Starting with the first line of the material and going on through the line with "23: (850, 644)", write those lines out again with "0-indexed" substituted for "zero-indexed" and everything else unchanged. Leave the pictures out of your answer.

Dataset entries
[Start of Attachment]
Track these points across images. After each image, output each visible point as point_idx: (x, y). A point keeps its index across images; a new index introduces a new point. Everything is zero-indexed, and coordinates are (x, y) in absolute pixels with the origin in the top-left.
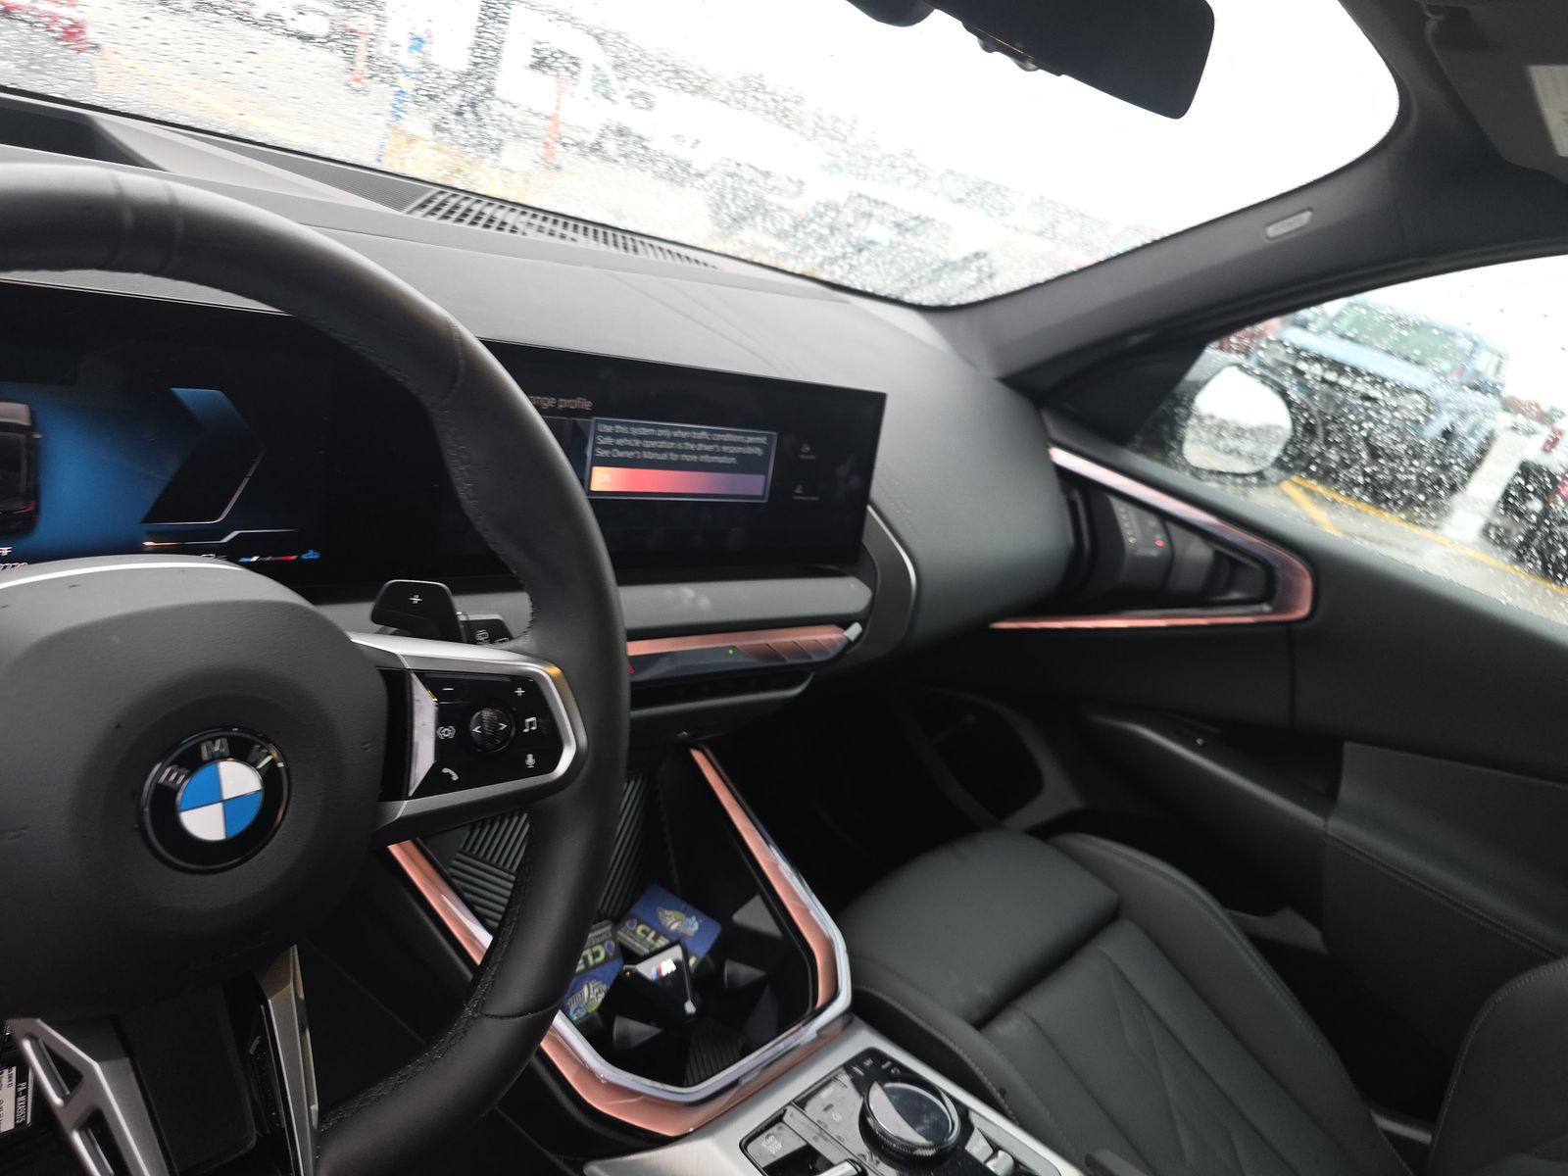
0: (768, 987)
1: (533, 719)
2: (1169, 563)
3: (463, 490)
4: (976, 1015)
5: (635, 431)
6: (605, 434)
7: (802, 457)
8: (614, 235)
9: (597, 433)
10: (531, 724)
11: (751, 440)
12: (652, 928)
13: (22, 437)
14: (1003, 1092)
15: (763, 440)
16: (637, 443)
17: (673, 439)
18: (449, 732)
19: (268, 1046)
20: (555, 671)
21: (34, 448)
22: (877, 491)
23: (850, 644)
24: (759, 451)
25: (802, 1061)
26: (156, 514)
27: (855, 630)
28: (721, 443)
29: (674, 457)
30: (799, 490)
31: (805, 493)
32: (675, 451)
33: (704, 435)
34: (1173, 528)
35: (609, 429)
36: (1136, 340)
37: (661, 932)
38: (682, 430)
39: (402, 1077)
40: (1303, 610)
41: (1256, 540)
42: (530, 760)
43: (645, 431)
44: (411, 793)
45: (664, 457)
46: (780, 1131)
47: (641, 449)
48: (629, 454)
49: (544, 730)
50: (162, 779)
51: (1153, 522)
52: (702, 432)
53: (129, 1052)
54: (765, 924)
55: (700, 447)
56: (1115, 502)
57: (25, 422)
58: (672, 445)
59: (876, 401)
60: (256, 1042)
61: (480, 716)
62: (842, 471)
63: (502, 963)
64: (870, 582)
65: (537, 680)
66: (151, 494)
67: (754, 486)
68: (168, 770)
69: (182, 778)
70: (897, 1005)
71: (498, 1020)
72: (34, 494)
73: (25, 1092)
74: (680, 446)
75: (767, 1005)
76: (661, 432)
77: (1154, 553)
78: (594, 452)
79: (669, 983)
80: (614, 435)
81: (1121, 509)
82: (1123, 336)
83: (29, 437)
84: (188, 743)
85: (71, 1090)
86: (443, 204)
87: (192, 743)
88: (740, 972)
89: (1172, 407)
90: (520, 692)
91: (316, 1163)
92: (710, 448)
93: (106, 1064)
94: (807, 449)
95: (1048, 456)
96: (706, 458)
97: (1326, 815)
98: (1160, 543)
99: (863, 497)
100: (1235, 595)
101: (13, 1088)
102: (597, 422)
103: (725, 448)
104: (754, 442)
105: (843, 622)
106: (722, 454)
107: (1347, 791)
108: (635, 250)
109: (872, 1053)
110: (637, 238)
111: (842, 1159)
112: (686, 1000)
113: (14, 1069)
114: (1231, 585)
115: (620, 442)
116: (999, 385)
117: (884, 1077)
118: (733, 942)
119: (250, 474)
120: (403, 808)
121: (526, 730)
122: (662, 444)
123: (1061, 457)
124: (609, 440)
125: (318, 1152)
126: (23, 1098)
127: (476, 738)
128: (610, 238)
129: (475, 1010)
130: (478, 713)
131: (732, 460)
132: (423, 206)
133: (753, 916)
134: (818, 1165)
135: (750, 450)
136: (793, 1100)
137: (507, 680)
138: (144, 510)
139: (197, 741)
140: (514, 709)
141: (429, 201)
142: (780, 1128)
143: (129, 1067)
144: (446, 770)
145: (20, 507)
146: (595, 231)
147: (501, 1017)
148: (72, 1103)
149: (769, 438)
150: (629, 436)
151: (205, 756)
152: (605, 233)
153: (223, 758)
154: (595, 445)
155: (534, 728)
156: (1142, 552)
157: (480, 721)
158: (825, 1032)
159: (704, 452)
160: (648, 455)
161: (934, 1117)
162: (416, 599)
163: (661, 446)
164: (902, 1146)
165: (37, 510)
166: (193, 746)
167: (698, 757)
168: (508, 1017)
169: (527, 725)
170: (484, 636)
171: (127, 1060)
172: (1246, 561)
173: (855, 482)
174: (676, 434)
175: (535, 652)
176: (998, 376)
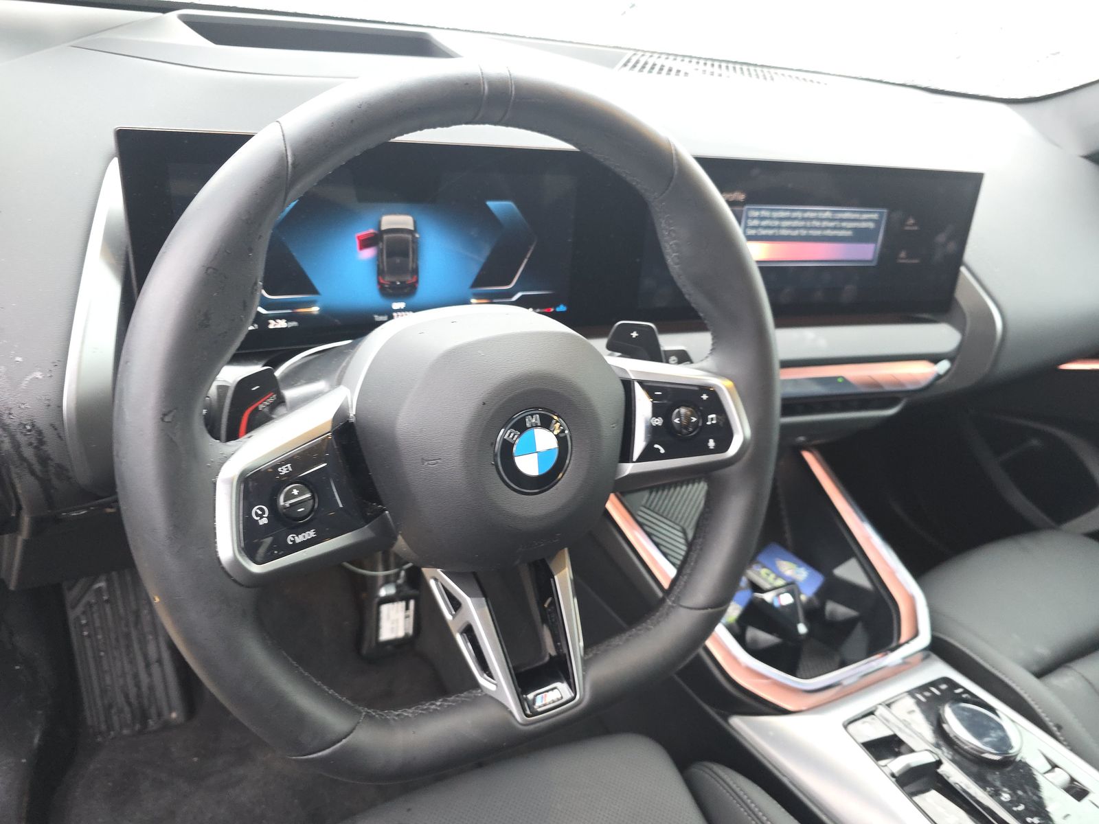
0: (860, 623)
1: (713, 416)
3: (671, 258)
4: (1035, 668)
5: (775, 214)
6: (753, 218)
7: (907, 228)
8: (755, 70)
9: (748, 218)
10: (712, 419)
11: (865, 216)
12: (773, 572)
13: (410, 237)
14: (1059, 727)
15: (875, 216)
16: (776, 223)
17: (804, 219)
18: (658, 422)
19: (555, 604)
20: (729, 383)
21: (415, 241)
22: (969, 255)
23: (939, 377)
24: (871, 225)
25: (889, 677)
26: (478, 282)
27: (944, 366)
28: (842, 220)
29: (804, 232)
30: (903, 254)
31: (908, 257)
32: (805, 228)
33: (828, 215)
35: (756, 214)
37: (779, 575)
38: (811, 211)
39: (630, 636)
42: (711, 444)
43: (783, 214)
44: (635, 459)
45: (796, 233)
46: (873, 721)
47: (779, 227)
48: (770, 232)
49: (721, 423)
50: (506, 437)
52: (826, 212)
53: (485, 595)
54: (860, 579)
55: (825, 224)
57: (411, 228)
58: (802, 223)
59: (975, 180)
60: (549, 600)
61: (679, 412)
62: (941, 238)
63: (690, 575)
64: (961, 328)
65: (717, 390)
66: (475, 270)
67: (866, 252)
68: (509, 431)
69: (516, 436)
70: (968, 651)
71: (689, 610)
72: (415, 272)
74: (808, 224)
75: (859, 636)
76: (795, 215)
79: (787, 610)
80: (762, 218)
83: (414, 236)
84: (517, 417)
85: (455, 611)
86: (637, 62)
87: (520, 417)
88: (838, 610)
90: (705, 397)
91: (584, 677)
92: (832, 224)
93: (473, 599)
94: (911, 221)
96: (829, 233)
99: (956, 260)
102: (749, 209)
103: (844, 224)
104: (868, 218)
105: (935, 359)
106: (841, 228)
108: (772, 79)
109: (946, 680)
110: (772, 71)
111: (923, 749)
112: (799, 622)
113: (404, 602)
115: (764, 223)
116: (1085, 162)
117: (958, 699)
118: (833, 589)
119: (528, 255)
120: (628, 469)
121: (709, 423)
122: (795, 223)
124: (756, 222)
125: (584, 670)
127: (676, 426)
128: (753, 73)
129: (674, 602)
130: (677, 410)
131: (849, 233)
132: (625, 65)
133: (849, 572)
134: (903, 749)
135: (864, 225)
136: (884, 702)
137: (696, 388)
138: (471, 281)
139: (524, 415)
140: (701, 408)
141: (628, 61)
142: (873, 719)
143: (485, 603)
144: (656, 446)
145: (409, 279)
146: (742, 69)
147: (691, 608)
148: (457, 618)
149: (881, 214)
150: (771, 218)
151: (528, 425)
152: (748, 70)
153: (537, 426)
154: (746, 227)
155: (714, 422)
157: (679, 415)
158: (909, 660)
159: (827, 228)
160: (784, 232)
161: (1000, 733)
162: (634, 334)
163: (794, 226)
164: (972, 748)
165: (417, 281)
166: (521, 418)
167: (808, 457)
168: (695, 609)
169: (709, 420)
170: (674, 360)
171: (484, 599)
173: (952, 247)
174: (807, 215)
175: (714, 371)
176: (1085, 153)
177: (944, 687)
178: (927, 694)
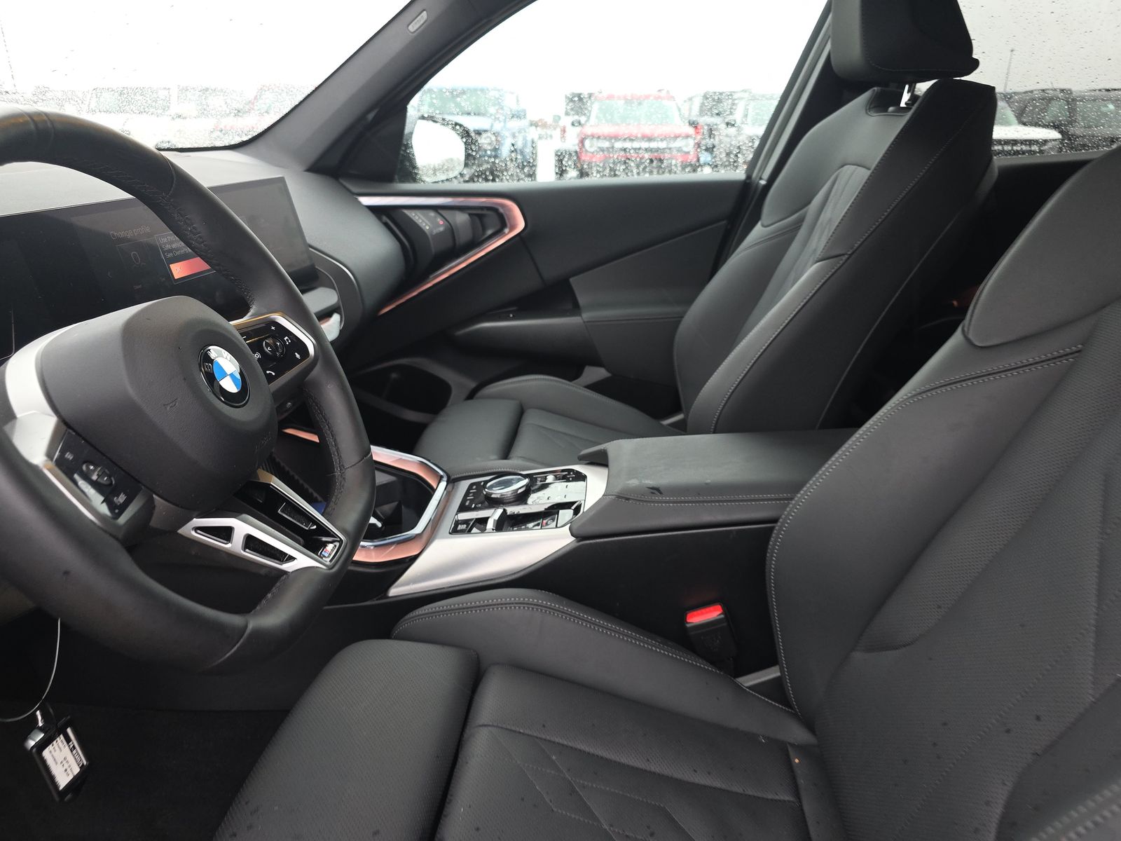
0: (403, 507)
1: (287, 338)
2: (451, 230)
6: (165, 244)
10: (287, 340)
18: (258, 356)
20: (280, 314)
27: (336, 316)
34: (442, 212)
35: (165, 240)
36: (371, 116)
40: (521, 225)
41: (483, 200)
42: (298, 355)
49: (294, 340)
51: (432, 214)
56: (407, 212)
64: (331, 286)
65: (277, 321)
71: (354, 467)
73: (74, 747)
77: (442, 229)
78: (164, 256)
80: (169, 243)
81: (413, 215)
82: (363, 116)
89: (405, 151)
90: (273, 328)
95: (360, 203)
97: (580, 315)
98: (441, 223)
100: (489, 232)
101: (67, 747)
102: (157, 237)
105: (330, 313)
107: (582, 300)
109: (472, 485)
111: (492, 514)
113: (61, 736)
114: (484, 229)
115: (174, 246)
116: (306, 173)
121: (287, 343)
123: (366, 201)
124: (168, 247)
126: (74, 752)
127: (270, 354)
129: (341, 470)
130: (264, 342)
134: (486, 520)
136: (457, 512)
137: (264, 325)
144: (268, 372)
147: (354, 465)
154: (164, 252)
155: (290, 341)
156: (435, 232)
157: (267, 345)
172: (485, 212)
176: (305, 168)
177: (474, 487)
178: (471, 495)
[End of Attachment]
▸ RESULT OF THIS TASK
Track these points across images. After each image, output each visible point as point_idx: (x, y). A point keeps its index across images; a new index introduces a new point. Everything is 0-indexed, and coordinates are (x, y) in absolute pixels with the origin in the top-left.
0: (768, 987)
1: (533, 719)
2: (1169, 563)
3: (463, 490)
4: (976, 1015)
5: (635, 431)
6: (605, 434)
7: (802, 457)
8: (614, 235)
9: (597, 433)
10: (531, 724)
11: (751, 440)
12: (652, 928)
13: (22, 437)
14: (1003, 1092)
15: (763, 440)
16: (637, 443)
17: (673, 439)
18: (449, 732)
19: (268, 1046)
20: (555, 671)
21: (34, 448)
22: (877, 491)
23: (850, 644)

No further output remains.